Our users may choose to change personal data, request we stop using certain personal data or cancel an account by contacting Red e App via the contact information in the “Questions or Complaints” section below. A user may choose to unsubscribe from our marketing communications by following the instructions or unsubscribe mechanism in the email message, or by updating their email preferences within the Services.
Right to Access
Some users may have the right to access personal data that we hold about them and request that we correct, amend, or delete such data, if it is inaccurate or processed in violation of the Privacy Shield. These access rights may not be applicable in some cases, including where providing access is unreasonably burdensome or expensive or where disclosure would violate the rights of a third person other than the requesting individual. If a user would like to request access to, or a correction, amendment, or deletion of its personal data, the user can submit a written request to the contact information provided below. For security, we may request information about a user to prove their identity and in some cases we may charge a reasonable fee for access to requested user information.

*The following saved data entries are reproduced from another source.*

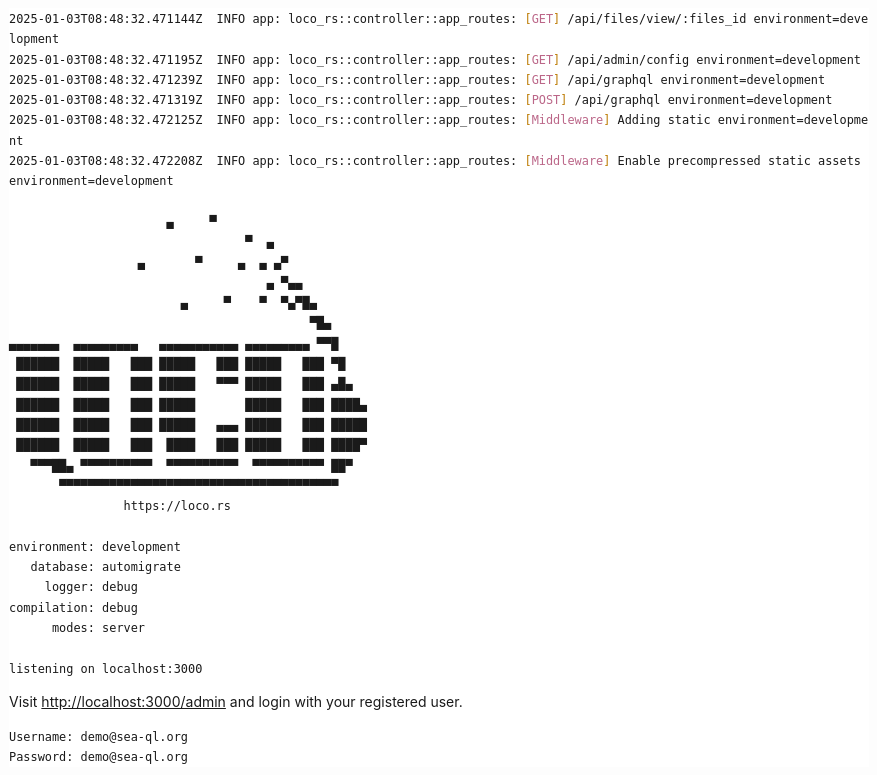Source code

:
 ```sh
2025-01-03T08:48:32.471144Z  INFO app: loco_rs::controller::app_routes: [GET] /api/files/view/:files_id environment=development
2025-01-03T08:48:32.471195Z  INFO app: loco_rs::controller::app_routes: [GET] /api/admin/config environment=development
2025-01-03T08:48:32.471239Z  INFO app: loco_rs::controller::app_routes: [GET] /api/graphql environment=development
2025-01-03T08:48:32.471319Z  INFO app: loco_rs::controller::app_routes: [POST] /api/graphql environment=development
2025-01-03T08:48:32.472125Z  INFO app: loco_rs::controller::app_routes: [Middleware] Adding static environment=development
2025-01-03T08:48:32.472208Z  INFO app: loco_rs::controller::app_routes: [Middleware] Enable precompressed static assets environment=development

                      ▄     ▀
                                 ▀  ▄
                  ▄       ▀     ▄  ▄ ▄▀
                                    ▄ ▀▄▄
                        ▄     ▀    ▀  ▀▄▀█▄
                                          ▀█▄
▄▄▄▄▄▄▄  ▄▄▄▄▄▄▄▄▄   ▄▄▄▄▄▄▄▄▄▄▄ ▄▄▄▄▄▄▄▄▄ ▀▀█
 ██████  █████   ███ █████   ███ █████   ███ ▀█
 ██████  █████   ███ █████   ▀▀▀ █████   ███ ▄█▄
 ██████  █████   ███ █████       █████   ███ ████▄
 ██████  █████   ███ █████   ▄▄▄ █████   ███ █████
 ██████  █████   ███  ████   ███ █████   ███ ████▀
   ▀▀▀██▄ ▀▀▀▀▀▀▀▀▀▀  ▀▀▀▀▀▀▀▀▀▀  ▀▀▀▀▀▀▀▀▀▀ ██▀
       ▀▀▀▀▀▀▀▀▀▀▀▀▀▀▀▀▀▀▀▀▀▀▀▀▀▀▀▀▀▀▀▀▀▀▀▀▀▀▀
                https://loco.rs

environment: development
   database: automigrate
     logger: debug
compilation: debug
      modes: server

listening on localhost:3000
```

Visit [http://localhost:3000/admin](http://localhost:3000/admin) and login with your registered user.

```
Username: demo@sea-ql.org
Password: demo@sea-ql.org
```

Dispute Resolution & Arbitration
In compliance with the Privacy Shield Principles, Red e App commits to resolve complaints about our collection or use of personal data. If a user is a resident of a European country participating in the Privacy Shield and has inquiries or complaints regarding this Notice, the user should first contact Red e App via the information provided below. Red e App, Inc has further committed to cooperate with the panel established by the EU data protection authorities (DPAs) with regard to unresolved Privacy Shield complaints concerning human resources data transferred from the EU in the context of the employment relationship. If we do not address a user’s issues directly or in a manner that is satisfactory to said user, we further commit to cooperate with the panel of European data protection authorities and the Swiss Federal Data Protection and Information Commissioner, as applicable and comply with the advice given by the panel or Commissioner, with regard to data transferred from the EU and Switzerland, as applicable.
Under certain conditions, more fully described on the Privacy Shield website, users located in the EEA or Switzerland may invoke binding arbitration when other dispute resolution procedures have been exhausted.
Investigatory & Enforcement Powers of the U.S. Federal Trade Commission
Red e App’s Privacy Shield compliance is subject to the investigatory and enforcement powers of the U.S. Federal Trade Commission.
Questions or Complaints
If you have any questions regarding this Notice or if you need to request access to, or update, change or remove personal data that we control, you can do so by contacting firstname.lastname@example.org or by regular mail addressed to:
Red e App, Inc.
Attn: Privacy Concerns
900 E Main Street
Louisville, KY 40206
Changes to this Notice
We reserve the right to amend this Notice from time to time consistent with the Privacy Shield’s requirements.